PASSAGE PROVIDED:
- - -
# Forum Home Renovation Decking  Decking costs

## johnnic

I know this is somewhat like asking how long is a piece of string but I am trying to get some basic ideas about the cost of having a deck laid. 
I have a flat area, about 25m2 with brick house walls on three sides.  I am considering either decking or paving (with a pergola in both cases). 
Would anyone be kind enough to give me a ROUGH estimate of the per metre costs of decking, both materials and labour?  I know it will depend on a number of variables, but anything would be useful to me at the moment.  I don't really have any idea if we're talking $100 m2 (I doubt it) or $1000 m2 (I hope not). 
Thanks

----------


## ibuildbenches

A rough figure is around $200-250 m2 for a merbau deck. 
That includes materials and labour.
- - -
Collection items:
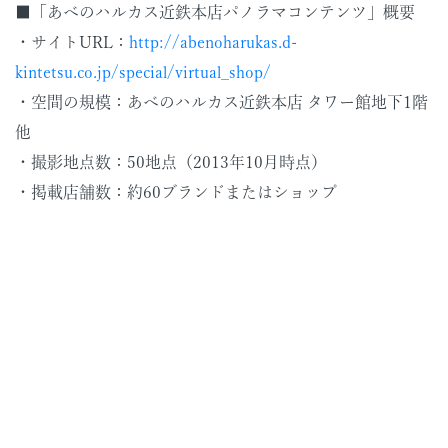
■「あべのハルカス近鉄本店パノラマコンテンツ」概要
・サイトURL：
http://abenoharukas.d-
kintetsu.co.jp/special/virtual_shop/
・空間の規模：あべのハルカス近鉄本店 タワー館地下1階
他
・撮影地点数：50地点（2013年10月時点）
・掲載店舗数：約60ブランドまたはショップ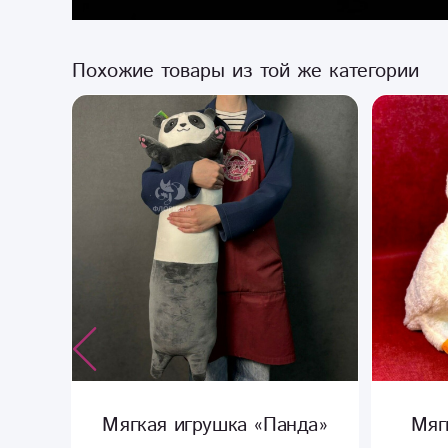
Похожие товары из той же категории
да»
Мягкая игрушка «Гуси»
Мяг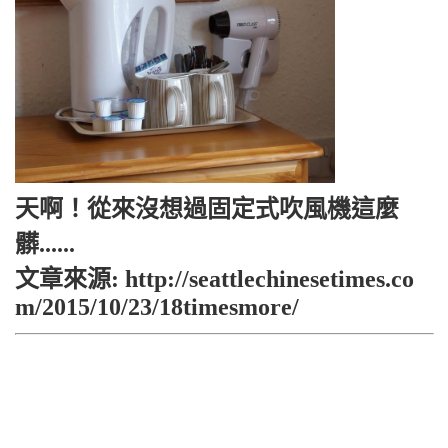
天啊！從來沒想過固定式吹風機這麼
髒......
文章來源: http://seattlechinesetimes.co
m/2015/10/23/18timesmore/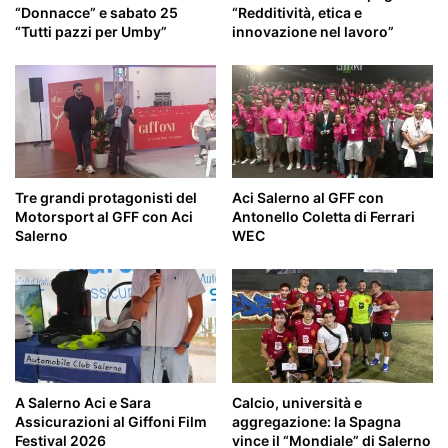
“Donnacce” e sabato 25
“Redditività, etica e
“Tutti pazzi per Umby”
innovazione nel lavoro”
Tre grandi protagonisti del
Aci Salerno al GFF con
Motorsport al GFF con Aci
Antonello Coletta di Ferrari
Salerno
WEC
A Salerno Aci e Sara
Calcio, università e
Assicurazioni al Giffoni Film
aggregazione: la Spagna
Festival 2026
vince il “Mondiale” di Salerno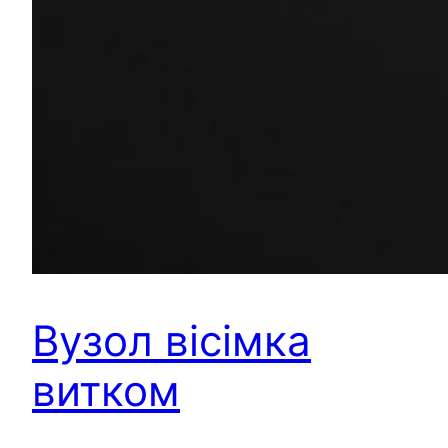
Вузол вісімка
витком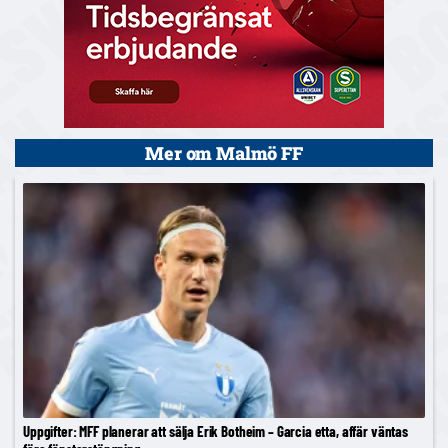
Mer om Malmö FF
Uppgifter: MFF planerar att sälja Erik Botheim – Garcia etta, affär väntas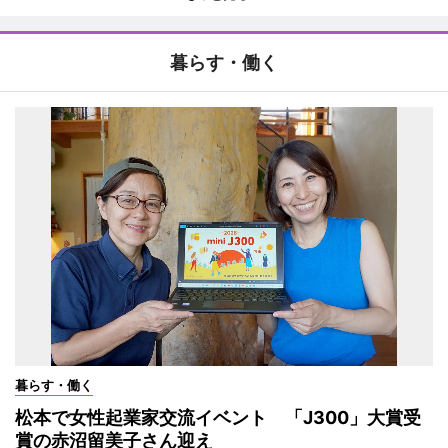
暮らす・働く
暮らす・働く
松本で女性起業家交流イベント 「J300」大賞受
賞の赤沼留美子さん迎え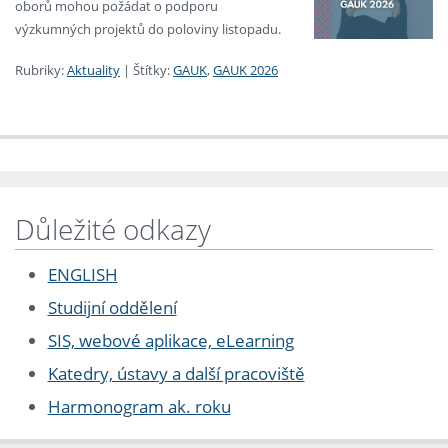
oborů mohou požádat o podporu
výzkumných projektů do poloviny listopadu.
Rubriky:
Aktuality
|
Štítky:
GAUK
,
GAUK 2026
Důležité odkazy
ENGLISH
Studijní oddělení
SIS, webové aplikace, eLearning
Katedry, ústavy a další pracoviště
Harmonogram ak. roku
- - -
TASK INSTRUCTIONS: Can you give the part of the decking thread that opens with the words "I have a flat" and closes with "(I hope not).", changing "pergola" to "gazebo"? The items above are separate from the decking thread and stand as their own material.

SOLVED EXERCISE:
I have a flat area, about 25m2 with brick house walls on three sides.  I am considering either decking or paving (with a gazebo in both cases). 
Would anyone be kind enough to give me a ROUGH estimate of the per metre costs of decking, both materials and labour?  I know it will depend on a number of variables, but anything would be useful to me at the moment.  I don't really have any idea if we're talking $100 m2 (I doubt it) or $1000 m2 (I hope not).